**Supplied passage:**
# # # # #
Tuesday, June 03, 2008

Once and For All

Who created the Fantastic Four? The Incredible Hulk? Iron Man? Capt. America? The Avengers? Ant Man? Giant Man? The X-Men? The Mighty Thor (Don Blake)? Sgt. Fury? The Inhumans? The Silver Surfer? Galactus? Doctor Doom? Magneto? Loki (as super-villain)? The Skrulls?

You may give a different name to the creator of these comic book characters. You may claim that two people created them all.

In fact, the bulk of all of the characters who (super)peopled the pages of almost the entire run of the early days of Marvel Comics were the brainchildren of one Jack Kirby, born Jacob Kurtzberg. He was quite arguably one of the greatest comic book artists ever to work in that field. There was nothing he couldn’t draw and there was no genre he could not master. But for whatever reason, he was best employed as the creator of super heroes, known in the early days as “costumed” heroes.

He wasn’t the first to try his hand at delineating such, but he was quite probably the best. All one has to do is look at the amazing output of his long career to understand that he needed no one to “co-create” anything with him. He did it all himself. He brainstormed the plots. He laid out the pages. He illustrated every story and largely scripted them all, with the small caveat that sometimes he was forced to allow said dialogue to be edited, and have that editor’s name placed on his work as “co-creator” or “writer”. Alas.
# # # # #
**Extracted information:**
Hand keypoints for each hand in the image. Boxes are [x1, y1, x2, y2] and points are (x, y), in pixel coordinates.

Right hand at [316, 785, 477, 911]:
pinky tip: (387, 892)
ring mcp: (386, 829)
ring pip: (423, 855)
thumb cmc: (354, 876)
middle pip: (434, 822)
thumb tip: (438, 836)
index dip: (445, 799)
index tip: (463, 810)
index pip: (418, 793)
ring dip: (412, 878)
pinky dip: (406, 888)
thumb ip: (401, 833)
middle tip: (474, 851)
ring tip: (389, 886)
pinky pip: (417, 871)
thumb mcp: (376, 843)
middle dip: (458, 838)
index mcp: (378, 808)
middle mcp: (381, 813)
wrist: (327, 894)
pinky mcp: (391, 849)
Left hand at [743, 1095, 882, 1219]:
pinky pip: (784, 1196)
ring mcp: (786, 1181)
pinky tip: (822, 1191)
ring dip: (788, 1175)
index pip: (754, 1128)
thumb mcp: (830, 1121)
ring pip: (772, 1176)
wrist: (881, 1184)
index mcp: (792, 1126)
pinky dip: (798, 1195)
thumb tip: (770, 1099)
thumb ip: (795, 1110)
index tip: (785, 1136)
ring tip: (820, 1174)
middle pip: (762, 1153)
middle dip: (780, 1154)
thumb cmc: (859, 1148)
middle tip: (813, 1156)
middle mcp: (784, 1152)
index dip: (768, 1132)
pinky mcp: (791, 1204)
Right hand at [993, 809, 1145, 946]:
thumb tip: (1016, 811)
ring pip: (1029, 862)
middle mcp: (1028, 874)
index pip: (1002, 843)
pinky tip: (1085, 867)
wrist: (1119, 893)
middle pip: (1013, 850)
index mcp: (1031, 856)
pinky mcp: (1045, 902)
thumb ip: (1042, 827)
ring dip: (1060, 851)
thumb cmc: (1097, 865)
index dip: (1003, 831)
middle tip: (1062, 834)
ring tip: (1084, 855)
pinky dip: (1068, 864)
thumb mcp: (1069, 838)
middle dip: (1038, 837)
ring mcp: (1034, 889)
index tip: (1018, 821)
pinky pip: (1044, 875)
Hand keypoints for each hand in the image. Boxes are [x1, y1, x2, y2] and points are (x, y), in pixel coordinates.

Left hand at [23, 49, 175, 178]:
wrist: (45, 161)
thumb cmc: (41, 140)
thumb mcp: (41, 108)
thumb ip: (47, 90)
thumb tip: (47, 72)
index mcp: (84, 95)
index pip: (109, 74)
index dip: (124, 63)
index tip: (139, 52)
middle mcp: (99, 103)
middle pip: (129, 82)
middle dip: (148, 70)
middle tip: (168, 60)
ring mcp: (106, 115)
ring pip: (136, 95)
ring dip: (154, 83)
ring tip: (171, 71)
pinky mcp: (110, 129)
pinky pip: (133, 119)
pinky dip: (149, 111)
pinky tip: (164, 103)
# # # # #
**Assigned task 1:** According to the Jack Kirby post, what was Kirby's birth name?
**Assigned task 2:** Copy everything in the Jack Kirby post from "Once and For" down to "super-villain)? The Skrulls?", word for word.

**Exercise result 1:** Jacob Kurtzberg

**Exercise result 2:**
Once and For All

Who created the Fantastic Four? The Incredible Hulk? Iron Man? Capt. America? The Avengers? Ant Man? Giant Man? The X-Men? The Mighty Thor (Don Blake)? Sgt. Fury? The Inhumans? The Silver Surfer? Galactus? Doctor Doom? Magneto? Loki (as super-villain)? The Skrulls?